Todos os dias os vejo: aos
homens de já descriada idade atulhando de publicidade não endereçada as bocas
de correio dos prédios. Não puderam e/ou não quiseram salvaguardar-se da
penúria. No outono da idade, dão de si & por si propagando prospectos de “mestres” africanos, de “massagistas” brasileiras e de afins
subprodutos, ou escombros, ou despojos, ou escórias, do alegado “Império Português”. Os ociosos de
esplanada como eu são por eles mirados à sorrelfa, ciosos dos cigarros fáceis
que fumamos e dos cafés perfumados de aguardente com que ilusoriamente adoçamos
o desbaratar da (nossa, do lado de cá) vida.
Aos domingos, no
entanto, em vez de a eles, assisto às parelhas de mulheres de já descriada
idade que, munidas elas também de prospecta literatura que ninguém pediu nem
quer, teimam em jeovandar caducos evangelismos sem ortografia nem esperança por
essas campainhas insones.
Os prédios são os
mesmos.

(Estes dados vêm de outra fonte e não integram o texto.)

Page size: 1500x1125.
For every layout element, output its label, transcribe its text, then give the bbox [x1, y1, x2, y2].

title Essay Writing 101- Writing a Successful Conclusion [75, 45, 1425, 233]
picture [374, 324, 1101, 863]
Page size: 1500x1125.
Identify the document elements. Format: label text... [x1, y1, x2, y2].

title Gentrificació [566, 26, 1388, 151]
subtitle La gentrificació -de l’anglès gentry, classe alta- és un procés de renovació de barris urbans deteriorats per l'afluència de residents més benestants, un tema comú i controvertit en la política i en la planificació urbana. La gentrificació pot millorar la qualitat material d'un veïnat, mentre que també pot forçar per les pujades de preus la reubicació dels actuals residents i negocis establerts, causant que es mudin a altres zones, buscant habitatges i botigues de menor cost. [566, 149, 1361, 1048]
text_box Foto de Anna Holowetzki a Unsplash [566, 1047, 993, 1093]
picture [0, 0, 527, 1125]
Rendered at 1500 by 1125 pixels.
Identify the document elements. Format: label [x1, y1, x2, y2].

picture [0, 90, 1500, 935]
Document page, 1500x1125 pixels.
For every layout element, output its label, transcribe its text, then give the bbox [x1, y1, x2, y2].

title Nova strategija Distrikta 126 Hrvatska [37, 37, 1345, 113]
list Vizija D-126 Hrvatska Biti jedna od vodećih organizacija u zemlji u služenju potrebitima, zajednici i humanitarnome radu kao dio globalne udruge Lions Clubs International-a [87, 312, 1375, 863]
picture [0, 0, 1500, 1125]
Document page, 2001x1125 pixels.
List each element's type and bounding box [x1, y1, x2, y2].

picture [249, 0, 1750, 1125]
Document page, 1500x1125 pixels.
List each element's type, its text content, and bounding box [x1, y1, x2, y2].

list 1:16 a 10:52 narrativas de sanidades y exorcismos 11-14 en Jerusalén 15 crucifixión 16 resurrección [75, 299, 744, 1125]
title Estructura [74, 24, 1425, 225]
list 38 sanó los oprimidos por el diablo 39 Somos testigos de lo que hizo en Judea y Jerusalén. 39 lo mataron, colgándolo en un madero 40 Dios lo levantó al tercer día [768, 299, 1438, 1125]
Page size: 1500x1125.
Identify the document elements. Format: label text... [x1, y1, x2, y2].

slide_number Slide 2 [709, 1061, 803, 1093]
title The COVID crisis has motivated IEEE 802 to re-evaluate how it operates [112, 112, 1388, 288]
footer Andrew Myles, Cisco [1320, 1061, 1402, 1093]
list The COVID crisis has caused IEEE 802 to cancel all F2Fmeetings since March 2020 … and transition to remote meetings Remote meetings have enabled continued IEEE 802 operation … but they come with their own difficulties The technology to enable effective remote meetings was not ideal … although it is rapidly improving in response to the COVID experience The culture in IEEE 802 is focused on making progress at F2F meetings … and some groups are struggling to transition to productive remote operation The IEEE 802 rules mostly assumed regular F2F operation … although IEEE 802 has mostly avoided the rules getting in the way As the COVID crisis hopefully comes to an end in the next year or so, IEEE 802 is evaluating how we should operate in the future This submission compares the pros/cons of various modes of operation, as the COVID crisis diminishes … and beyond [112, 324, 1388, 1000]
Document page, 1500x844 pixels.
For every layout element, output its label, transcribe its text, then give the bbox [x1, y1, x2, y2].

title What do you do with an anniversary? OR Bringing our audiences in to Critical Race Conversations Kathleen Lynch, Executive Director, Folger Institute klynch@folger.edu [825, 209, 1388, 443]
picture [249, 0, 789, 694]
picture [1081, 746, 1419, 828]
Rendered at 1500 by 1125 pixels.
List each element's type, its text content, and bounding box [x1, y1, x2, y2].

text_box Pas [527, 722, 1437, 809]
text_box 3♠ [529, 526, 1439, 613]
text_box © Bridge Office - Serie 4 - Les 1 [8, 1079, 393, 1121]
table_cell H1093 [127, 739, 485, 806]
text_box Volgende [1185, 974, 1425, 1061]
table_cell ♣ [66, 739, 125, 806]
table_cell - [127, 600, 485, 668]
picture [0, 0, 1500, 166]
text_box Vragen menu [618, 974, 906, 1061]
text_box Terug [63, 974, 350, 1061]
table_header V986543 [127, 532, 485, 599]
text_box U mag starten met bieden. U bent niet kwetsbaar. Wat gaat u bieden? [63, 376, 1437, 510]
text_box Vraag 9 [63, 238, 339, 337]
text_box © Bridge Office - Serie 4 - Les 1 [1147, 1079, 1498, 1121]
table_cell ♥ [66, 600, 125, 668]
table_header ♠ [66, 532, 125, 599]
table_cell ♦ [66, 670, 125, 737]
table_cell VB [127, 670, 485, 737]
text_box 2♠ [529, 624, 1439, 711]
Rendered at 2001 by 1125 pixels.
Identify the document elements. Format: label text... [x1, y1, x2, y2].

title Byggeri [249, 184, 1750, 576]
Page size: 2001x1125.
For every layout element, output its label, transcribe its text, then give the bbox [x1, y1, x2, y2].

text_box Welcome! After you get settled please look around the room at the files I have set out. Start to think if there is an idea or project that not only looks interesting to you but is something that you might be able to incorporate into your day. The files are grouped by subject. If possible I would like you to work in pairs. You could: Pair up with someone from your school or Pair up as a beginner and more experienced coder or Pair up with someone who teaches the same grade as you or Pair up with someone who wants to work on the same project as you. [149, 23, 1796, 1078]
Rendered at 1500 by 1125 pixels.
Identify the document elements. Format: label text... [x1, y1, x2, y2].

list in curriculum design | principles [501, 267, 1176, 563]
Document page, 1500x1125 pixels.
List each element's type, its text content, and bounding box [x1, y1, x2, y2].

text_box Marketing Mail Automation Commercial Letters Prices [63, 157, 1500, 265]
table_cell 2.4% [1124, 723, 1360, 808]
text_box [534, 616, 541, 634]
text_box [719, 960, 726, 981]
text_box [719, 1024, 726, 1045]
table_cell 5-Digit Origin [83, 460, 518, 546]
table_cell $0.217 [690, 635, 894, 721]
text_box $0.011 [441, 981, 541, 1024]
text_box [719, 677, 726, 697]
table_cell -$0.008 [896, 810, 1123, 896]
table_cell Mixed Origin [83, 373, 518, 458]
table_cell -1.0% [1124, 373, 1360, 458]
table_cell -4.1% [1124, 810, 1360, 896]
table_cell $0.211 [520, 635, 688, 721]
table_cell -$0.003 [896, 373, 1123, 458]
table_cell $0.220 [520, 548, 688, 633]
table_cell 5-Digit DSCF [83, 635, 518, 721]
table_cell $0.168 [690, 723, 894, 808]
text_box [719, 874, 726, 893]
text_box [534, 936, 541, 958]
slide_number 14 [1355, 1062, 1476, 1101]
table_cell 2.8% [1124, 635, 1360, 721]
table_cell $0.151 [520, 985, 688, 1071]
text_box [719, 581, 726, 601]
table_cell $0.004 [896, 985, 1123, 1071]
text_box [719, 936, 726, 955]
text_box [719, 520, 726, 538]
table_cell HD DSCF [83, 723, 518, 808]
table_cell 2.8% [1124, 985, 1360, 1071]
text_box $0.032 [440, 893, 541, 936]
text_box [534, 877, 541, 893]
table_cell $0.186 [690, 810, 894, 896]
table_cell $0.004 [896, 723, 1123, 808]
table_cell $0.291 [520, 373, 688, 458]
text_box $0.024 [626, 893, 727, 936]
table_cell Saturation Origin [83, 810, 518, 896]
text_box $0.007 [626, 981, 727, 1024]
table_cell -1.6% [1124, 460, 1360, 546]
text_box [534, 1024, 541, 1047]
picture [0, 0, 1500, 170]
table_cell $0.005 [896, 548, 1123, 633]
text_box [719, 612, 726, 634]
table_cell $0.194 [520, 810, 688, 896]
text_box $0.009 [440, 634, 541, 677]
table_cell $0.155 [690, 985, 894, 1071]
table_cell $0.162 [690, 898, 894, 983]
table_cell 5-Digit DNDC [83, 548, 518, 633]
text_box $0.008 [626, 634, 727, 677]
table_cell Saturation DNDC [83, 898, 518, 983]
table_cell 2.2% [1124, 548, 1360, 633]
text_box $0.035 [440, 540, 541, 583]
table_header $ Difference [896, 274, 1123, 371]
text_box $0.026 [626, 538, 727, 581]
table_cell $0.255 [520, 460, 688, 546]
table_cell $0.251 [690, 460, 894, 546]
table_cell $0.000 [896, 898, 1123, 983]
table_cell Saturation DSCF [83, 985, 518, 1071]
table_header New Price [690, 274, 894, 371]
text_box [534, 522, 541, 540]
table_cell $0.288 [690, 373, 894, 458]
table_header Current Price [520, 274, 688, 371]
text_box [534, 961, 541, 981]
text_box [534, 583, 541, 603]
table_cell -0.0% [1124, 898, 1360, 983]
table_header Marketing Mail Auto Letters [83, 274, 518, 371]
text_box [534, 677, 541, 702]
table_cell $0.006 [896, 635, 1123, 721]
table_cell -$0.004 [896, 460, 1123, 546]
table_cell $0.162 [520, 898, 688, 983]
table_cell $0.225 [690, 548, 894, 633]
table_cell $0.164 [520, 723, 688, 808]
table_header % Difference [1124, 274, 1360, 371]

O resultado, também.
Em verdade V. digo que
me sinto companheiro, tão destas como daqueles, em má fortuna & pior
ventura. Há anos que também eu ando neste negócio (aliás crónico) das mèzinhas
contra o particular mau-olhado, o pé-chato da inveja, a psoríase da alma, a
amarração infiel & a despolítica geral. Sim, também eu violo, no caso dos
assinantes do Jornal, as frinchas virginais das caixas postais.
No gasto da tinta,
esvai-se-me a mocidade física, que revérbero foi já noutros lustros e em
lustres outros. Na usura do papel, descriou-se-me, a mim também, a sacanita da
idade, sedimentando-se-me no palato o salitre equívoco de tanta oportunidade
perdida.
Ao espelho, todavia,
isso Vo-lo garanto também e com alguma soberba até, ainda faço, de quando em
vez, as pazes mansas comigo, mercê da seguinte síntese zoológico-geométrica: besta-quadrada
que ao menos de si mesma ri, com gosto quase até. E só não me dou de fuças como
pedaço-de-asno por deveras ser o asno completo.
Não me inscrevi –
prescrevi.
Não tirei cartão – nem o
passei a ninguém.
Não creio em Deus – nem
Ele em mim,
Não fui a tempo – mas o
Tempo veio-me.
Está certo assim. A
pessoa é, de si, o preço que por si mesma paga, ainda que o não valha.
A sequência é a
consequência.
O remédio, porventura,
estaria em nascermos todos com a idade daqueles homens e daquelas mulheres que,
uns, nos dias úteis entopem as caixas de correio, e que, outras, ensurdecem as
campainhas doménico-matinais. Nascermos já madurotes e, desse ponto aí então,
rejuvenescermos à força toda de cada dia anversamente revertido, decrescendo em
altura atlética e em sombra cismática.
Até que mais nos não
pudessem pedir do que fôssemos, apenas, brincar – coisa que, aliás, não
parecemos ter senão feito a vida toda, a julgar pela caixa do correio.